FLNA Physically Interacts with HIF-1α but Not HIF-2α.
On the basis of the observed regulation of HIF target gene expression by FLNA, we asked whether HIF-1α was able to interact with FLNA. To test this in an unbiased manner we performed yeast two-hybrid assays. We screened a yeast two-hybrid library prepared from human T-cell cDNA. Sequence analysis of the positive cDNA clones revealed four clones encoding FLNA starting at rod-domain repeat 20 or 22 (Fig. S3A). The interaction between HIF-1α and the C terminus of FLNA was confirmed in mammalian cells where NIH 3T3 cells were transfected with plasmids encoding the HA-tagged C terminus of FLNA spanning repeats 20–24 (HA-FLNA20-24) and FLAG-tagged HIF-1α (Fig. 3A). Interaction between endogenous proteins was also investigated using nuclear and cytosolic extracts from COS1 cells. Our results show that full-length FLNA interacts with HIF-1α in the cytoplasmic compartment, with no binding observed between nuclear proteins (Fig. 3B).
Fig. 3.
FLNA interacts with HIF-1α but not with HIF-2α. (A) FLAG-fused HIF-1α interacts with HA-tagged FLNA repeats 20–24 (HA-FLNA20-24) in NIH 3T3 cells. (B) Endogenous FLNA and HIF-1α interact in the cytoplasmic compartment. Nuclear (Nuc) and cytosolic (Cyt) extracts were prepared from COS1 cells cultured in normoxia (N) or hypoxia (H). (C) Identification of HIF-1α domains interacting with FLNA. HEK 293A cells were cotransfected with plasmids encoding HA-FLNa20-24 and FLAG-mHIF-1α (1-390), (392-622), (531-822), or pCMX as control. (D) HA-FLNA20-24 interacts with HIF-1α but not with HIF-2α. HEK 293A cells were cotransfected with plasmids encoding HA-FLNA20-24 and FLAG-mHIF-1α, FLAG-mHIF-2α, or pCMX as control. *Unspecific signal.
To identify domain(s) in HIF-1α responsible for the observed interaction, we cotransfected HEK 293A cells with a set of truncated HIF-1α constructs (Fig.

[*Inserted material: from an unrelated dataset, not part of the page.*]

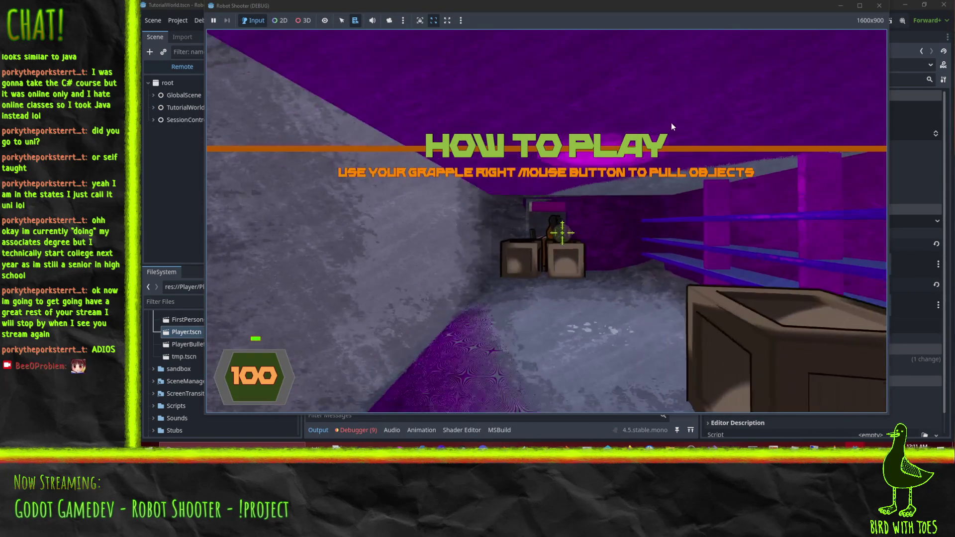
pyautogui.click(669, 109)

S3B) together with plasmids encoding FLNA20-24. The immunoprecipitation results revealed that FLNA interacts with the N-terminal portion of HIF-1α spanning amino acid residues 1–390 (Fig. 3C).

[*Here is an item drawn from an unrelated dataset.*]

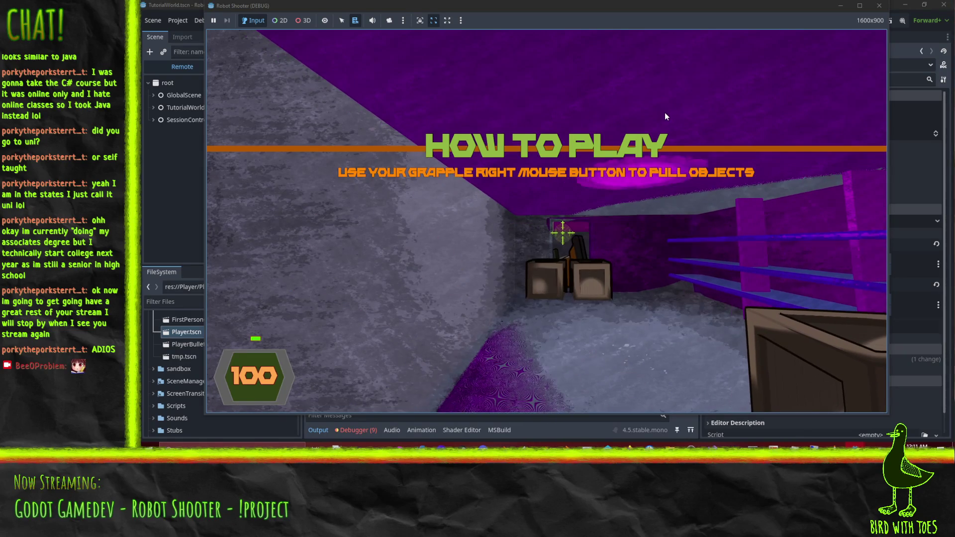
pyautogui.click(665, 111)
pyautogui.click(667, 122)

We next examined whether FLNA also interacts with HIF-2α. FLAG-tagged HIF-1α or HIF-2α was coexpressed with HA-FLNA20-24 in HEK 293A cells, and whole-cell extracts were used in the immunoprecipitation analysis. As shown in Fig. 3D, only HIF-1α was able to interact with FLNA20-24, whereas no binding was observed for HIF-2α, indicating that interaction of FLNA with members of the HIF family is specific for HIF-1α.
Hypoxia Enhances Calpain-Dependent Proteolytic Cleavage of FLNA.

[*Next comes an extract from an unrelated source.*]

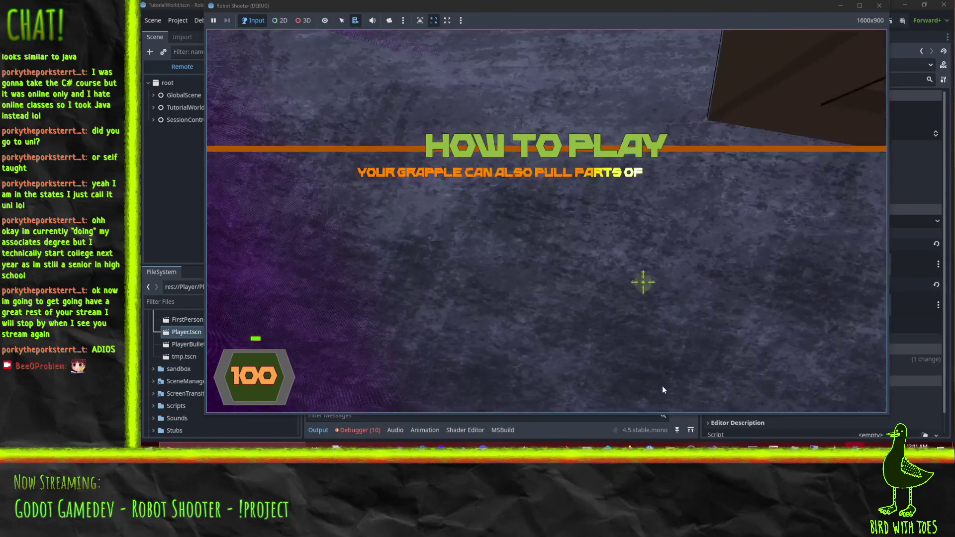
pyautogui.click(582, 428)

Filamins are proteins highly susceptible to proteolysis. FLNA can be cleaved by calpain proteases at the H1 and H2 regions, generating 190-, 90-, and 10-kDa fragments (8). It has also been reported that FLNA can be cleaved by caspase and granzyme B during the process of apoptosis, generating distinct fragments from the ones resulting from calpain-dependent cleavage (15). In whole-cell extracts of A7 cells, in addition to a 280-kDa protein corresponding to full-length FLNA, we detected a ∼200-kDa fragment (Fig. 4A, Left) using an antibody against the N terminus of FLNA, and a ∼90-kDa fragment (Fig. 4A, Right) using an antibody against the C terminus of FLNA. These results suggest that FLNA is cleaved in the H1 and H2 domains by calpain proteases in A7 cells, generating a C-terminal fragment of FLNA (FLNACT). Interestingly, the cleavage was significantly enhanced by hypoxia treatment, resulting in increased generation of FLNACT (Fig. 4B, lane 1 and 2). Moreover, the cleavage could be inhibited in a dose-dependent manner by a calpain protease inhibitor, calpeptin (Fig. 4B, lanes 3 and 4). In contrast to calpeptin, a caspase-3/7 inhibitor, Ac-DEVD-CHO, had no effect on the cleavage (Fig. 4B, lane 5), indicating that the hypoxia-induced cleavage of FLNA is calpain-mediated and caspase-3/7-independent.
Fig. 4.
Hypoxia-inducible and calpain-dependent cleavage of FLNA increases HIF-1α nuclear localization. (A) The expression of FLNA in whole-cell extracts from M2 and A7 cells detected using an antibody against the N terminus of FLNA (Left) or C terminus of FLNA (Right). (B) Hypoxia enhances calpain-dependent and caspase-independent cleavage of FLNA. A7 cells were cultured in normoxia (N) or hypoxia (H) and treated with either vehicle, a calpain inhibitor calpeptin (+, 25 μM; ++, 50 μM), or a caspase-3/7 inhibitor, Ac-DEVD-CHO (10 μM), for 8 h. (C) GLUT1 mRNA expression is significantly reduced by inhibition of FLNA cleavage in A7 cells. Relative GLUT1 mRNA level in M2 and A7 cells treated as in B were analyzed. Data are shown as mean ± SD of at least three independent experiments. *P < 0.05. (D) FLNA increases the nuclear localization of endogenous HIF-1α. Nuclear (Nuc) and cytosolic (Cyt) extracts were prepared from M2 and A7 cells exposed to either normoxia (N) or hypoxia (H) for 8 h. (E) Inhibition of FLNA cleavage by calpeptin impairs nuclear accumulation of GFP-HIF-1α. M2 and A7 cells were cultured at normoxia or hypoxia (H) and treated with vehicle (Control), calpeptin (25 μM), or Ac-DEVD-CHO (10 μM) for 8 h. Quantifications are presented as described in SI Materials and Methods.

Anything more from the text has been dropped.